Pinklightning · 26/02/2026 11:19

How would it be best to do this?
It is inheritance he has received and I want to make sure I do what’s best for him with it in terms of investing.

He is 11 and I would expect him to have use of the money for uni/driving lessons/car/deposit on property.

I’ve spoken to a company about a discretionary trust but want to explore all options. He’s got a few thousand in a 5% savings account and this is the maximum he can pay into it.

OP posts:
Pinklightning · 26/02/2026 17:57

He’s very impulsive (probable ADHD) so letting him loose with £20,000 at 18 isn’t wise. He accepts it’s for “big things” like uni or housing etc.

OP posts:
SalmonOnFinnCrisp · 26/02/2026 18:02

Edit: this assumes it wasnt left directly to him....if it was ignore me 🙈

Take my good advice for free.

Dont mess around the an IFA and keep control of th money yourself.

I would open up a new Stocks ans shares ISA.

I recommend Vanguard as its low cost and easy.
He is young so for something like the lifestraregy 80% equity fund.

But ajbell and several other have similar platforms and low fees.

Put the full 20k in and do it in YOUR NAME

Its clean and separate and you can give it to him as needs arise.
Think of it as a trust and you are the trustee.
This will prevent him blowing it up the wall and give you decent returns

Pinklightning · 26/02/2026 18:32

Wouldn’t that class as my own savings though? I’m on universal credit.

OP posts:
UnbeatenMum · 26/02/2026 19:46

Pinklightning · 26/02/2026 18:32

Wouldn’t that class as my own savings though? I’m on universal credit.

Yes, don't do that.

1apenny2apenny · 26/02/2026 21:19

Do not put it in your name! Look for the lowest cost platform which if you choose Vanguard, isn’t necessarily Vanguard. Look on Money Savings Expert or Money to the Masses.

Once he turns 18 they will write to him etc but you can carry on being involved in managing it.

VoiceFromThePit · 26/02/2026 23:08

Putting it in your name would be theft and void your UC, so all kinds of trouble.

You need to open an account in sons name.
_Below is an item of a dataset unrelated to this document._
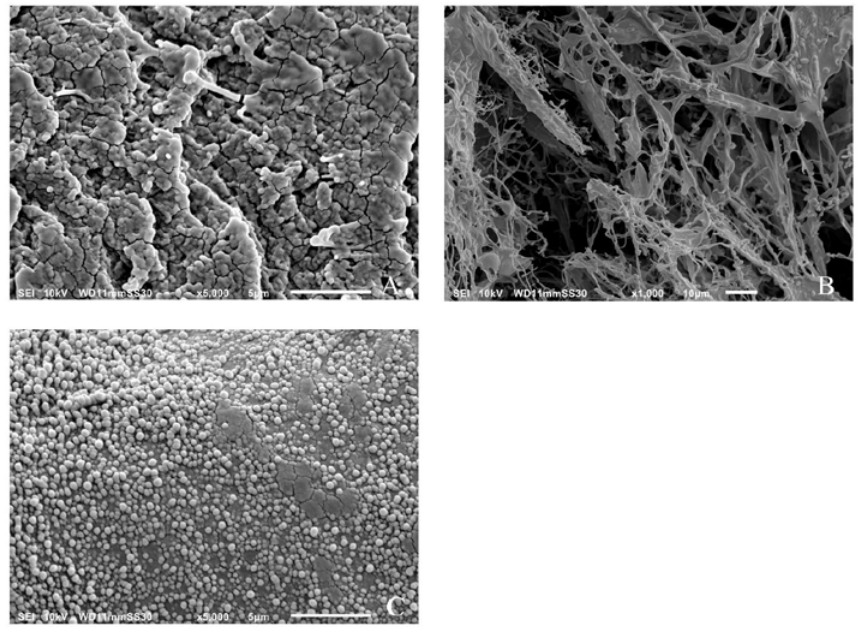
Figure 4. Scanning electron micrograph images of air-dried ( A ), freeze-dried ( B ), and freeze-dried/homogenized ( C ) α -glucans.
Either a Junior SIPP or a Junior Stocks & Shares ISA; or both.

You cannot avoid him having control of a savings account when he is 18, the “bank” will write to him when he is approaching 18 telling him about it and require him to setup a new password etc.

When it comes to investing, I can recommend the book “Money : Master the game” by Tony Robbins, but his advice would be the same as the advice Warren Buffett the worlds most successful investor gives to 95% of people:

Buy index tracker funds, they are low-cost and diversified. You can choose an american focused one such as an S&P500 Tracker or a UK one such as a FTSE100 tracker amongst others of course. You can put £9k in a Junior SIPP before April 5th and another £9k in a Junior SIPP after April 5th.

If you have real worries about the age 18 access then maybe open a Junior SIPP (private pension) instead and put £2,880 in each year and HMRC will add £720. You can invest in the same things in a SIPP as you can in an ISA but he won’t be able to access it until in his late 50s.

Doing both ISA and SIPP spreads the risk a bit. If it was me I’d put £2,880 into a SIPP this year and another £2,880 next financial year (after April 5th). The remainder into a Junior Stocks&Shares ISA.

No-one knows what the future holds but I would ball-park or target for the investments doubling every 10 years if all continues as it has in the past. Of course this depends how it is invested, but that £20k invested now could become £640k when he is 61.

Is he a one marshmallow now boy or a 2 marshmallows if he waits until teatime boy? (wait until he’s 18 or wait until he’s 61). I appreciate you need to be led my the will stipulations.

I’m using Hargreaves Lansdown for my son and am happy with it.